“Aaaarrrggghhh …!”
Pada saat yang sama di rumah Mbah Sengut, Nuril yang semula sedang tidur sekamar bersama Nadya, tiba-tiba menjerit histeris sambil memegangi jari manis tangan kirinya yang mendadak melepuh kemerahan. Cincin yang melingkar di jari itu nampak merah membara dan mengepulkan asap. Di wajah Nuril muncul pula otot-otot hitam yang nampak jelas terlihat di bawah kulitnya yang putih.
Gerakan Nuril yang meronta-ronta di atas ranjang, membuat otot-otot hitam itu terlihat seperti akar yang sedang berusaha keluar dari kulit kepalanya. Sehingga wajah Nuril tampak seperti seorang nenek sihir yang sedang murka.
“Hi hi hi hi … aku puas … aku puas … haus darahku sudah berkurang … aku puas … hi hi hi hi …!” teriaknya sambil memukul-mukul kepalanya. Rambutnya yang tergerai sebahu itu diacak-acak dan ditarik-tarik.
“Hi hi hi … aku puas … aku akan segera bangkit …? Hi hi hi hi … bangkit … puas … hi hi hi hi …,” oceh Nuril sambil terus memukul-mukul kepalanya sendiri.
Nadya, Toni, Dandi, dan Rudi saling berpandangan. Di wajah mereka terbias sesuatu yang sulit untuk di terjemahkan. Cemas, tak mengerti, dan takut berbaur jadi satu.
“Jangan-jangan dia, oh ….” Toni tak melanjutkan kata-katanya.

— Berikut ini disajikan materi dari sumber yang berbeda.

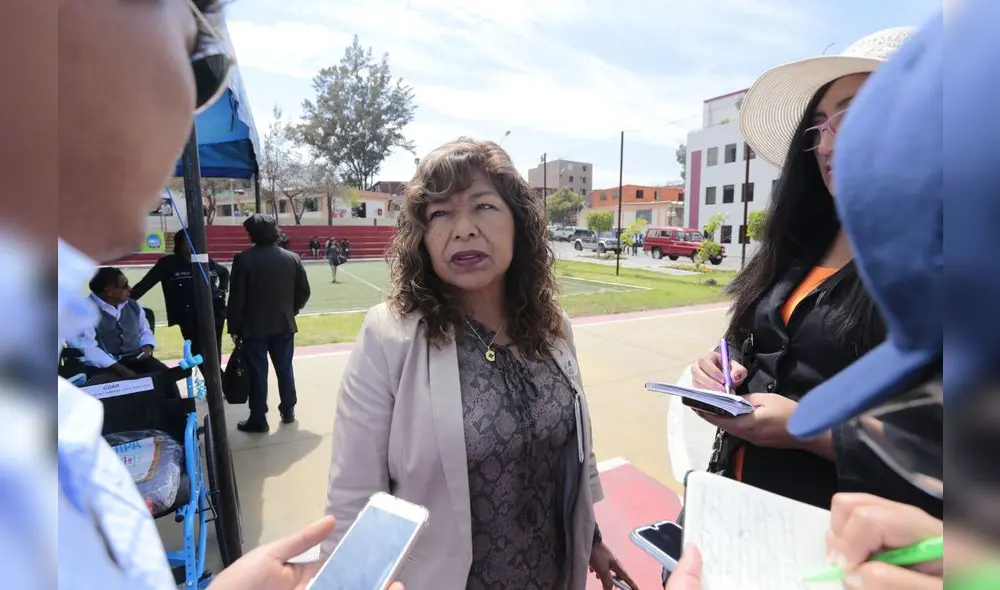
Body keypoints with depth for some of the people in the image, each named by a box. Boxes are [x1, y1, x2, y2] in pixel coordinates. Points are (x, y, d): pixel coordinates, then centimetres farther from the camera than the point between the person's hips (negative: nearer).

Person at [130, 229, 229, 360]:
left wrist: (222, 289, 16)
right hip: (190, 318, -3)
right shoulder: (168, 263, 0)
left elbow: (225, 272, 31)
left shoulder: (206, 262, 11)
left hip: (215, 312, 4)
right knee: (200, 354, -3)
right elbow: (145, 284, -3)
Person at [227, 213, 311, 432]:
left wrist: (234, 328, 0)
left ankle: (258, 419, 14)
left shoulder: (243, 259, -12)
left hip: (254, 327, -3)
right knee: (285, 369, 14)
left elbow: (236, 298, -11)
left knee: (257, 373, 5)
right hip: (284, 325, 3)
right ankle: (288, 411, 25)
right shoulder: (292, 258, -1)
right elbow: (304, 292, 3)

Ditatapnya wajah Nadya yang sedang memandang lurus ke arah Nuril yang masih tetap berteriak dan tertawa tawa aneh.
“Bangkit! … hi hi hi hi hi hi … aku akan segera bangkit …! Ho ho ha ha hi hi … aku akan bangkit … ha ha ha … bangkit … bangkit … hi hi hi hi!”
“Nuril …!” pekik Toni tanpa sadar. Dibantingnya selimut yang sedari tadi didekapnya. Ia berlari meninggalkan Nadya yang masih berdiri mematung. Air mata Nadya jatuh bercucuran. Toni terus berlari dan baru berhenti di depan Nuril yang terus tertawa dan berteriak-teriak bagai orang kesurupan.
“Nuril …,” sapa Nadya lirih diantara isak tangisnya. Tangannya yang gemetar mencoba memegang lengan Nuril.
“Bangkit aku ha ha ha … bangkit hi hi hi … hu hu hu … ha ha ha …,” kata Nuril dalam tawanya yang menggelegar.
“Nuril! Tidaaak … apa maksudmu, Ril,” kata Toni terbata-bata. Tangannya terus mencoba memegang lengan Nuril, tapi dengan kasar di tepiskan berulang kali. Tangis Nadya makin keras, sementara itu Mbah Sengut dan Mbah Sadikun berjalan tergopoh-gopoh menghampiri mereka.
“Bangkit? Aku akan bangkit, ha ha ha … hi hi hi … aku bangkit … bangkit … bangkit hi hi hi … hu hu hu … bangkit hi hi hi hi …!”
“Nuril! Mengapa kau begitu?” tanya Toni seraya mengguncang-guncang pundak Nuril.
“Aku mau bangkit. Tahu?!” bentak Nuril.
Matanya yang marah menatap tajam ke arah Mbah Sengut dan Mbah Sadikun yang telah maju beberapa langkah. Kemudian Nuril tertawa lagi sambil tetap memukul-mukul kepalanya.
“Ha ha hi hi … bangkit … aku bangkit … ha ha ha… hi hi hi ….”
“Tidak mungkin! Tidak … kau tidak akan kubiarkan bangkit!” teriak Mbah Sengut dengan wajah angker.
Seketika Nuril berhenti tertawa. Matanya nyalang menatap Mbah Sengut yang masih merapal mantra. Mbah Sadikun juga membantunya dengan doa-doa.